The church still talks about medieval questions—ninety years after Countess Markievicz was elected to the first Dail, we still argue about whether women can have the same ministry as men. Five hundred years after the Reformation, the church is still arguing about who can say Jesus’ words over the bread and wine and what the bread and wine become when the words have been said.
Very few people have the faintest interest in the questions that so exercise church leaders. We want to know that our homes are secure, that we have jobs to go to, that we have money to pay our bills; we want to know that our children are well and happy and that there is a good future for them; and, at the end of it all, we want to know that our lives mean something. I don’t hear the church answering the questions that people are asking.
Perhaps it wasn’t so different in the days of Jesus. The disciples are looking for Jesus and “When they found him, they said to him, ‘Everyone is searching for you.’”
Why is everyone searching for him? Why does an itinerant preacher from Galilee suddenly command so much attention? Because people have turned their back on the church of their day.
The religious leaders believed they possessed all knowledge; they had life worked out as a series of rules and regulations; they were sincere in their belief they were right; they would even execute people for breaking the rules, honestly believing this was what God wanted. But they don’t answer the questions.
Maybe people in Jesus’ time didn’t have questions about science, but they had all the other questions that we might have. They would have wondered what life was about; they would have wondered why they worked hard all their lives and often received little reward; they would have wondered why members of their family should have died; they would have looked up at one of those clear night skies and wondered whether there was any sense in it all.
‘Everyone is searching for you.’ Jesus is told because for the first time they have found someone who makes sense. But, let’s be clear, Jesus is troublesome, he doesn’t fit into the old laws: what does he go on to say he is like? Sewing a new patch onto an old garment or pouring bubbly new wine into dry and cracked old wineskins. Trying to fit Jesus into the old religion would be like trying to fit Einstein and Schroedinger into the old teaching of the church—it doesn’t work.
‘Everyone is searching for you,’ say the disciples. Searching because they believe that in this man there is an answer to their questions.

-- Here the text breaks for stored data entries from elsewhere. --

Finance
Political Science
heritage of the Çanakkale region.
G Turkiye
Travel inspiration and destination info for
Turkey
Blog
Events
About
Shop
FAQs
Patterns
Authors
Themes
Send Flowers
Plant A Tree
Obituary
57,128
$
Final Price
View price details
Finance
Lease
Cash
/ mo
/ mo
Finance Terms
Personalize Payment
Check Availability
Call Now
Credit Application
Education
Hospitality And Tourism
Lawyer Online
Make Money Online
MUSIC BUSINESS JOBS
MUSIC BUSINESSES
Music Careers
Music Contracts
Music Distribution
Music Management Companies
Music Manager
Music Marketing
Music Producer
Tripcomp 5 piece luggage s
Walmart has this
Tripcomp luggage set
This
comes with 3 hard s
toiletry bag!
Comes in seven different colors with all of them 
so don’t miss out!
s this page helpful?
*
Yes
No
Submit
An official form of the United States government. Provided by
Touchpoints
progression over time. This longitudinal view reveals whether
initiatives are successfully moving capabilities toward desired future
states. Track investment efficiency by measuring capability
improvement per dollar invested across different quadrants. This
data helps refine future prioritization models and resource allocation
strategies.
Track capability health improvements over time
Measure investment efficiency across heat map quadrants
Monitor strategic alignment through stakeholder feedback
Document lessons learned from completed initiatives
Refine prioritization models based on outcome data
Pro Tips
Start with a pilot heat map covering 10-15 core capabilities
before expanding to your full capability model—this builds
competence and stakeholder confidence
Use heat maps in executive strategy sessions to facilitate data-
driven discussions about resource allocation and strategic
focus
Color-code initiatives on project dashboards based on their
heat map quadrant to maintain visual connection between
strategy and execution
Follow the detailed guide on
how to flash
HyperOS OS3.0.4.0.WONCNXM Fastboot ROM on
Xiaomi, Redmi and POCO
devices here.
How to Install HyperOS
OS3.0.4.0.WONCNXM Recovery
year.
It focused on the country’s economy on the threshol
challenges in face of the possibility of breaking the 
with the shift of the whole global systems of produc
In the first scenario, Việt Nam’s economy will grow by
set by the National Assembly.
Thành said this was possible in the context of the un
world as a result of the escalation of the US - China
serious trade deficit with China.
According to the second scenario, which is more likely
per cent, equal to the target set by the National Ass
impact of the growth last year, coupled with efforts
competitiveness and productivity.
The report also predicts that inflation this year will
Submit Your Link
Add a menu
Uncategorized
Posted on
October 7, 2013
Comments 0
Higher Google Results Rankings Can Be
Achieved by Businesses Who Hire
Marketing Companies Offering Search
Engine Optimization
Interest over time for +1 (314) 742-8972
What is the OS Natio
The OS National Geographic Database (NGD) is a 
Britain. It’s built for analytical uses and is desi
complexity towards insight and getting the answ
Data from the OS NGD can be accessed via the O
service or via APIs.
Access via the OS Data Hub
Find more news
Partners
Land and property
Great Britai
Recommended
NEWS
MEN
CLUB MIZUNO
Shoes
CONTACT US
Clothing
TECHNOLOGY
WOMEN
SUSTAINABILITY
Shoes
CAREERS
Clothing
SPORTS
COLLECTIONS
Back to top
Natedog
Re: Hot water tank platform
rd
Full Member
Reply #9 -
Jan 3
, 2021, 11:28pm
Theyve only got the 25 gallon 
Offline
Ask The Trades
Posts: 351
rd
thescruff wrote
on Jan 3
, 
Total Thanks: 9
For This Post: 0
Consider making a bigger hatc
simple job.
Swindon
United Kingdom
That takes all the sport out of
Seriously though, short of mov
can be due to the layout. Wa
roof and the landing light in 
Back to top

If he is God, Jesus must be able to answer the questions of the class on Friday mornings; he must be able to answer the questions of Einstein and Schroedinger, he must be able to respond to those who believe there is no God. If he is God, then this Jesus must be someone present in the universe through 13.5 billion years; present in the chaos before the beginning of the world; present before the beginning of time and space.
‘Everyone is searching for you.’ Searching for him, may we find him.
Rector,
Is there no obvious candidate for the creation of the observable Universe ex nihilo? We pretend to be able to know by natural philosophy or faith the ends of Nature, but the question is ‘shall we know, serve, and love Christ’.
“That they should seek the Lord … and find him … For in Him we live, and move, and have our being” (Acts 17:27-28)
Of course, for Christians there is an obvious candidate, but we must be able to do more than say, ‘we believe because we believe’. Paul’s words to the crowd in Athens are part of his attempt to engage with the people there in the terms of their own cosmology. The church needs to take up Paul’s example.